その後も何度か催促はされたし、「もう書く気が無いんだ?」と煽られもしたが、私の中では物別れの原因が解決されない限り進めるだけ無意味だと感じていた。その後の視点はどう打開するかである。先生は妥協する気は一切なかった。

物別れの要因は根本的な部分である。先生は「小説でやる」という括りをちゃぶ台返しし、「ドキュメンタリーとして出す」と主張仕出した。第一回目に頓挫したのも本質的にはそれが理由である。私は常に「小説」というスタンスで言い続け、「ドキュメンタリーなら書かない」と譲らなかった。

二度目に動き出したのも、その鉾を一旦下げたからであった。

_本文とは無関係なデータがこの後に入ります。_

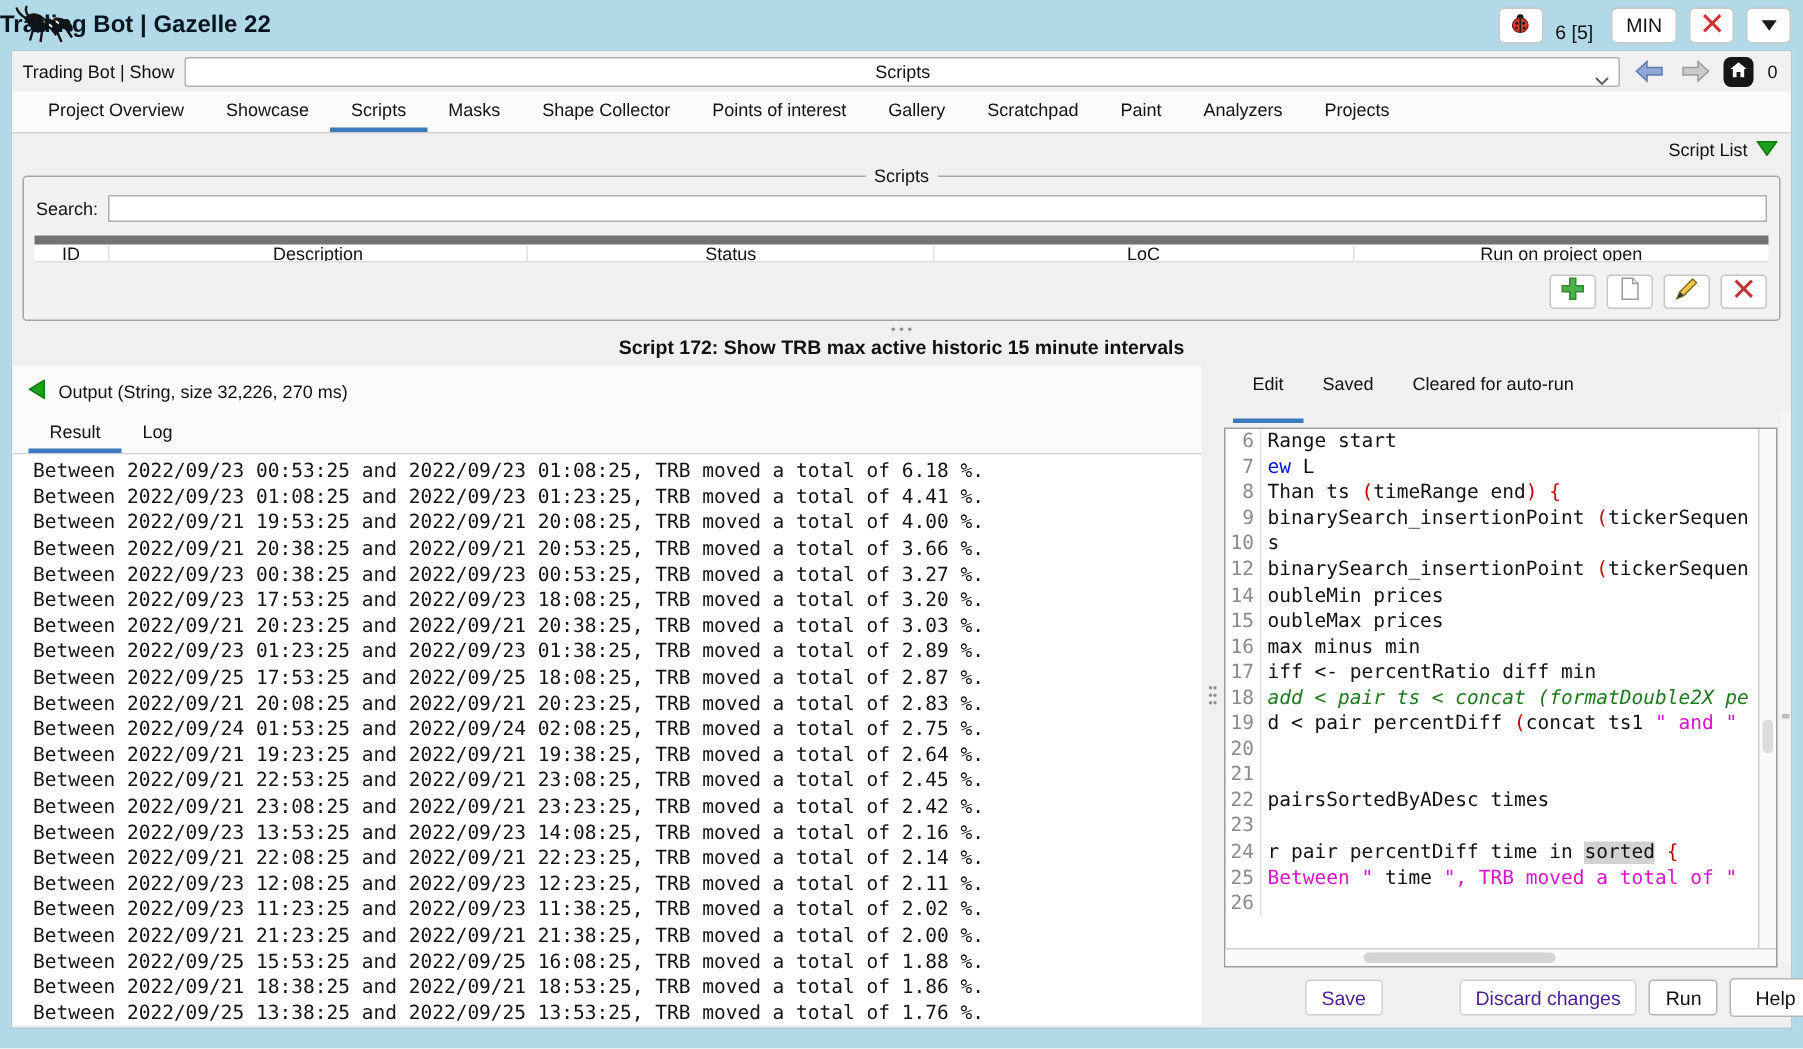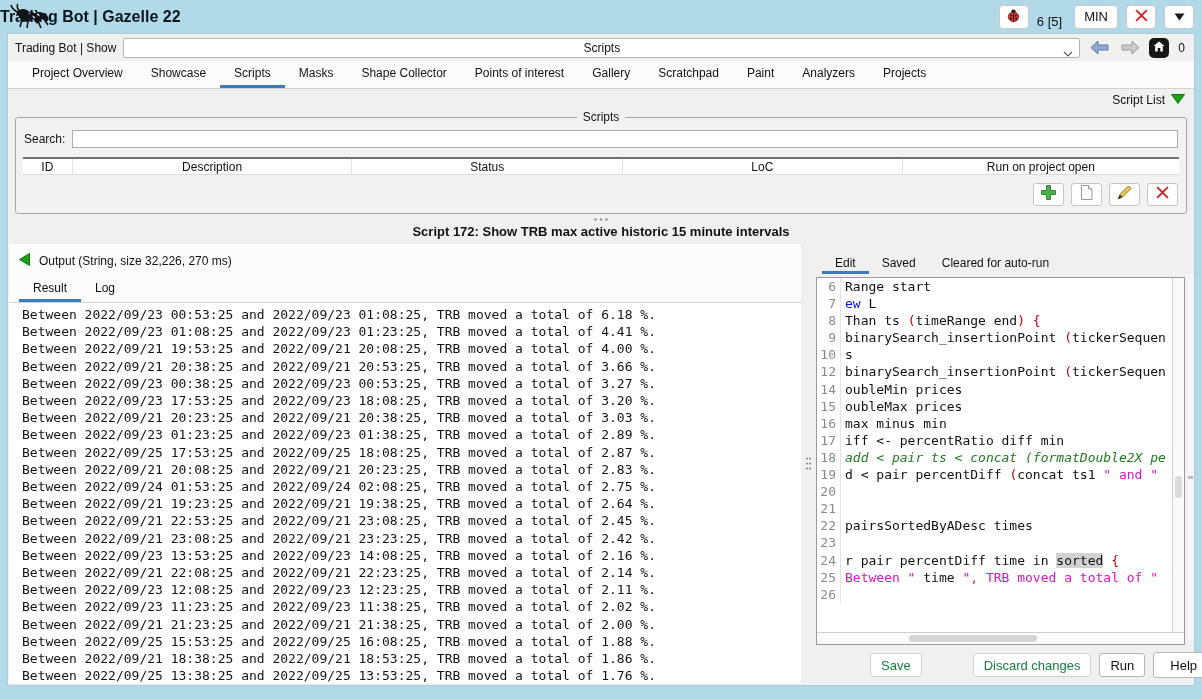--- a/index.html
+++ b/index.html
@@ -38,7 +38,7 @@
   fieldset.scripts legend { margin:0 auto; padding:0 6px; font-size:12px; }
   .search-row { display:flex; align-items:center; gap:7px; font-size:12px; margin:2px 2px 9px; }
   .search-input { flex:1; height:18px; border:1px solid #adadad; background:#fff; font-size:12px; font-family:"Liberation Sans",sans-serif; padding:0 4px; }
-  .thead { display:flex; height:18px; background:#fff; border-top:2px solid #737373; border-bottom:1px solid #dcdcdc; font-size:12px; margin:0 1px; }
+  .thead { display:flex; height:18px; background:#fff; border-top:6px solid #737373; border-bottom:1px solid #dcdcdc; font-size:12px; margin:0 1px; }
   .th { display:flex; align-items:center; justify-content:center; border-right:1px solid #e2e2e2; overflow:hidden; white-space:nowrap; }
   .th:last-child { border-right:none; }
   .col-0{width:4.3%;} .col-1{width:24.2%;} .col-2{width:23.4%;} .col-3{width:24.2%;} .col-4{flex:1;}

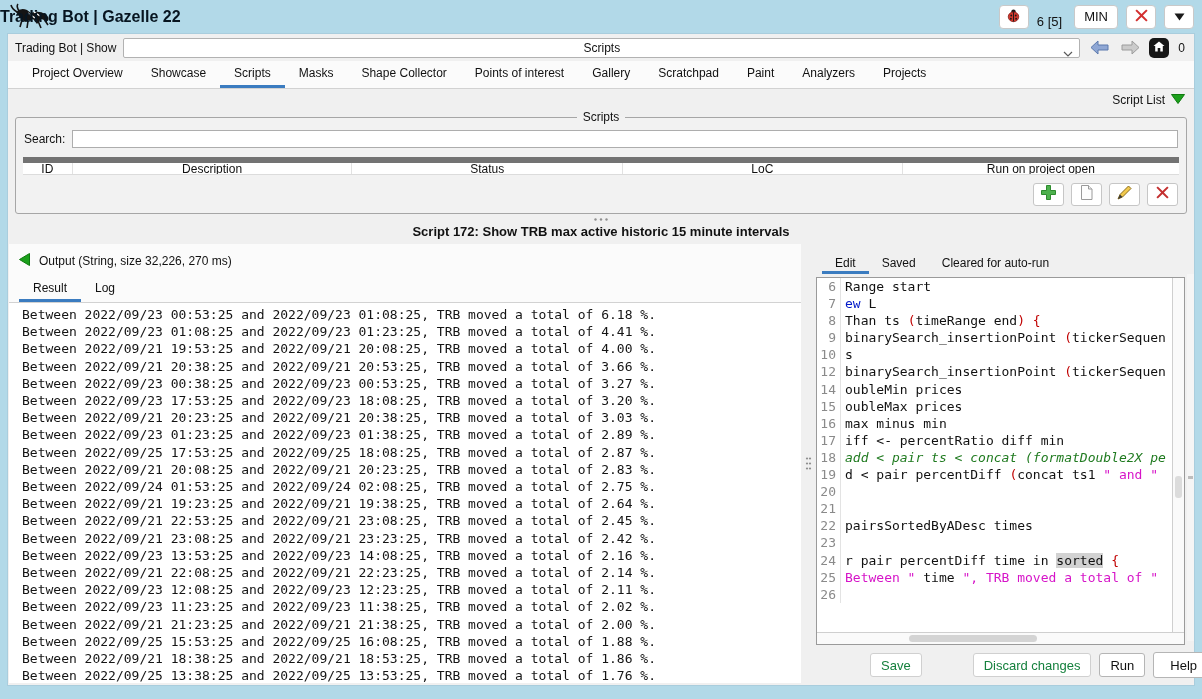--- a/index.html
+++ b/index.html
@@ -60,7 +60,7 @@
 
   .right-panel { flex:1; display:flex; flex-direction:column; min-width:0; position:relative; padding-right:9px; }
   .edit-tabs { flex:none; display:flex; padding-left:6px; }
-  .edit-tabs .tab { padding:5px 13px 1px;margin-top:7px; }
+  .edit-tabs .tab { padding:5px 13px 16px; }
   .editor { flex:1; margin-top:3px; border:1px solid #9a9a9a; background:#fff; display:flex; flex-direction:column; min-height:0; }
   .editor-body { flex:1; display:flex; min-height:0; overflow:hidden; }
   .code-scroll { flex:1; overflow:hidden; font-family:"DejaVu Sans Mono","Liberation Mono",monospace; font-size:13px; line-height:17.1px; }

でも、元からそうするつもりだったことは明らかだった。私を後で説得出来ると踏んでいたのだろうが、肝心な部分なのでそうは問屋がおろさない。事実を小説として出す例はいくらでもある。私は私で、面白ければ考えが変わる可能性はゼロでは無いと思っていた。

「面白いのだし、嘘偽り無いのだから小説でもいいじゃないですか」と主張する私に、最後は決まって「ドキュメンタリーじゃなければ書くのはやめろ!!」と怒鳴る。そして私は「では、止めます」と言うと「今更止められると思うな!!」と怒鳴る。この繰り返しだ。

そうしたシーソーゲームを続け、あの日キレた。でもお互い考えが変わることは無かった。譲らない理由も深く理解出来ただけに苦しい思いをする。野尻先生の書に対する姿勢に出ている。ある意味では彼が偉大な点である。論破することも或いは可能に思えたが、それは無意味に思えた。論破は必ず良い流れに成らない。良いものにするには論破では意味がない。いい所どりをする方法があるはずだと思ったが、先生は「そんな都合のいいものは無い」と吐き捨てた。以後、十年ほど模索するのに時間を要した。

その辺りは後に本に記述したい。この 「亡き師への手紙」にもある程度想起する内容は出てくるだろう。何せ色々あった。思い出さない日は無い。あれほど何でもバッサリ切る先生が最後まで私をある意味では諦めきれなかったのは書けるのが私だけだからだろう。それほどまでに念願だったのだと思う。それを叶えたいと思う。元々、そのつもりだった。ただ、待たない方がいいだろう。待つと先生同様にキレること請け合いだ。私は体力がない。だから集中力を持続したくとも持続できない。急げば確実に仕上がらない。急がずとも仕上げる方法を教えてくれたのは先生なのだが。(笑)この身勝手さがまさに先生なのだ。